*** Begin section ***
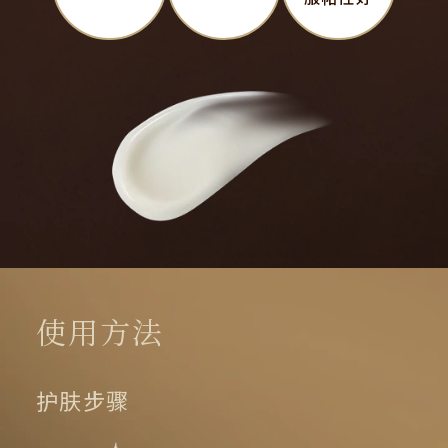
使用方法
护肤步骤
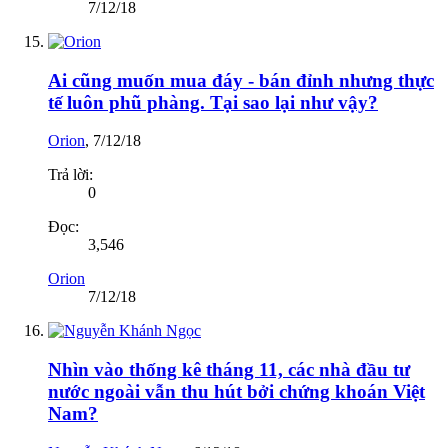
7/12/18
Ai cũng muốn mua đáy - bán đỉnh nhưng thực
tế luôn phũ phàng. Tại sao lại như vậy?
Orion
,
7/12/18
Trả lời:
0
Đọc:
3,546
Orion
7/12/18
Nhìn vào thống kê tháng 11, các nhà đầu tư
nước ngoài vẫn thu hút bởi chứng khoán Việt
Nam?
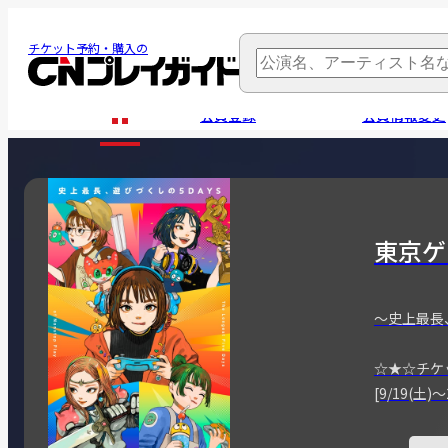
チケット予約・購入の
会員登録
会員情報変更
東京ゲ
～史上最長
☆★☆チケ
[9/19(土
*** End section ***
# [TASK INSTRUCTIONS]
Rewrite the rows above with every "7/12/18" changed to "12/7/18" and nothing else altered. Leave the pictures out of your version.

# [EXERCISE RESPONSE]
使用方法
护肤步骤
12/7/18
Ai cũng muốn mua đáy - bán đỉnh nhưng thực
tế luôn phũ phàng. Tại sao lại như vậy?
Orion
,
12/7/18
Trả lời:
0
Đọc:
3,546
Orion
12/7/18
Nhìn vào thống kê tháng 11, các nhà đầu tư
nước ngoài vẫn thu hút bởi chứng khoán Việt
Nam?
チケット予約・購入の
会員登録
会員情報変更
東京ゲ
～史上最長
☆★☆チケ
[9/19(土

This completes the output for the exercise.